Yesterday in 1924, Edwin Hubble announced the discovery of other galaxies in the universe. Up to that point, it was believed that the Milky Way represented the entirety of the universe. How wrong we were. His discovery led to the eventual realization that there are at least 200 billion galaxies in the universe (and likely even more than that). The Webb Space Telescope (just launched on Christmas) will likely reveal even more about the breadth of the universe than we know now.
Hubble’s discovery in 1924 just continued the ways that we keep finding out how much bigger it all is than we think. Thousands of years ago, people didn’t know much beyond their village or tribal area. People eventually began to realize that there was much more to the land where they lived as they discovered oceans and began to realize how much more there was to the world than they knew. As telescopes were invented, humanity began to see that stars weren’t just lights in the sky but instead were stars and planets. We thought initially that we were the center of the universe and everything revolved around our planet until that realization changed. But even then, we thought that our little collection of planets and a sun was all that there was. But those discoveries began to change as well as we began to see further and wider than we could have imagined in those villages thousands of years ago.

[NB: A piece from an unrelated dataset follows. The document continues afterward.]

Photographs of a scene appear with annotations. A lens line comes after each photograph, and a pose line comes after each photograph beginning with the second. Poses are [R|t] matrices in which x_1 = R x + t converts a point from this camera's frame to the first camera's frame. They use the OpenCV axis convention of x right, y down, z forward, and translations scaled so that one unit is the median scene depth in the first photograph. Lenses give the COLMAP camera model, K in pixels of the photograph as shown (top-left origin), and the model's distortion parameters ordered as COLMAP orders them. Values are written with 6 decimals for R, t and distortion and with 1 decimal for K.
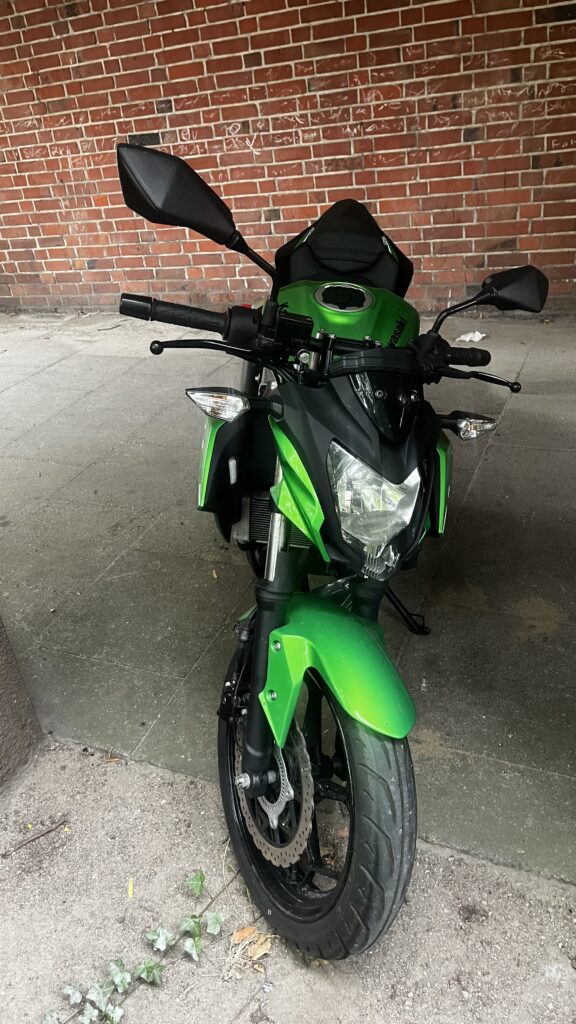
lens RADIAL K [[827.8, 0, 328.6], [0, 827.8, 512.0], [0, 0, 1]] dist [0.071484, -0.119043]
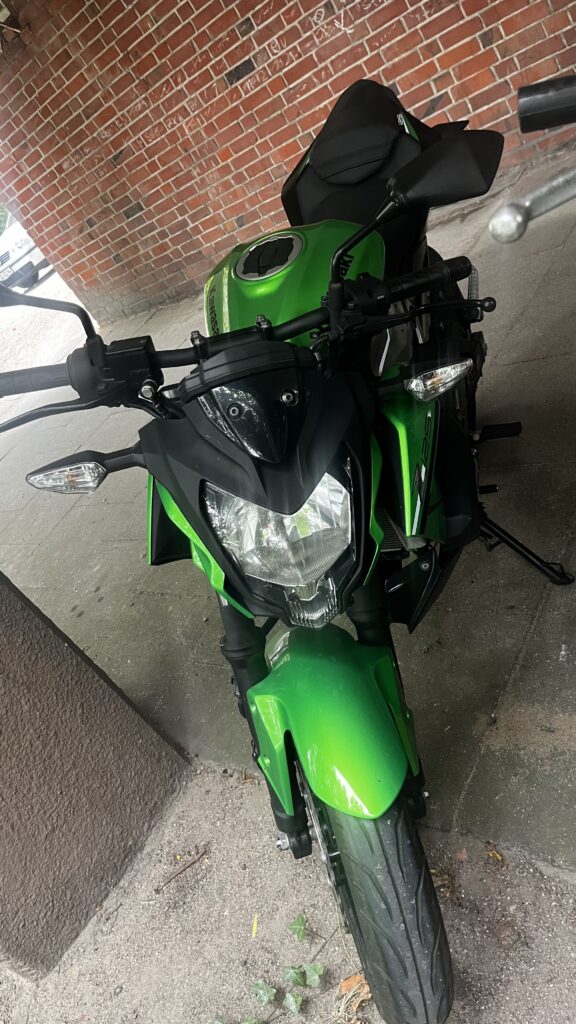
lens RADIAL K [[827.8, 0, 328.6], [0, 827.8, 512.0], [0, 0, 1]] dist [0.071484, -0.119043]
pose [[0.880295, -0.216854, -0.421966, 0.154539], [0.277912, 0.956550, 0.088191, -0.032946], [0.384507, -0.194904, 0.902312, 0.105626]]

At the same time, we began to see that there is a seemingly infinite depth as we look deeper in our bodies, in nature, in creation. We have discovered cells, neurons, atoms, quarks, and so much more. We have learned that living organisms like trees and plants communicate with one another in ways that we are only just now beginning to understand. We have delved into quantum physics and found that many things that we believed were absolutes are far from it.
This is what I love about science, philosophy, and theology among other “-ologies” There’s always more to discover.
Yesterday morning, it was an image of the Andromeda Galaxy that was at the top of my instagram feed and then walking the labyrinth at the Franciscan Center nearby reminded me of the bands of the galaxy which then reminded me of seeing similarly curved lines in a frozen puddle several weeks ago. There is always more to discover, learn, understand, experience, see, hear, feel, and grow.
I go back to Psalm 8:3-4… When I look at your heavens, the work of your fingers, the moon and the stars that you have established; what are human beings that you are mindful of them, mortals that you care for them?
Entering 2022, that’s what I want to keep on – never settling for where I am but instead open to what is still out there of God, of others, of the world, and so much more.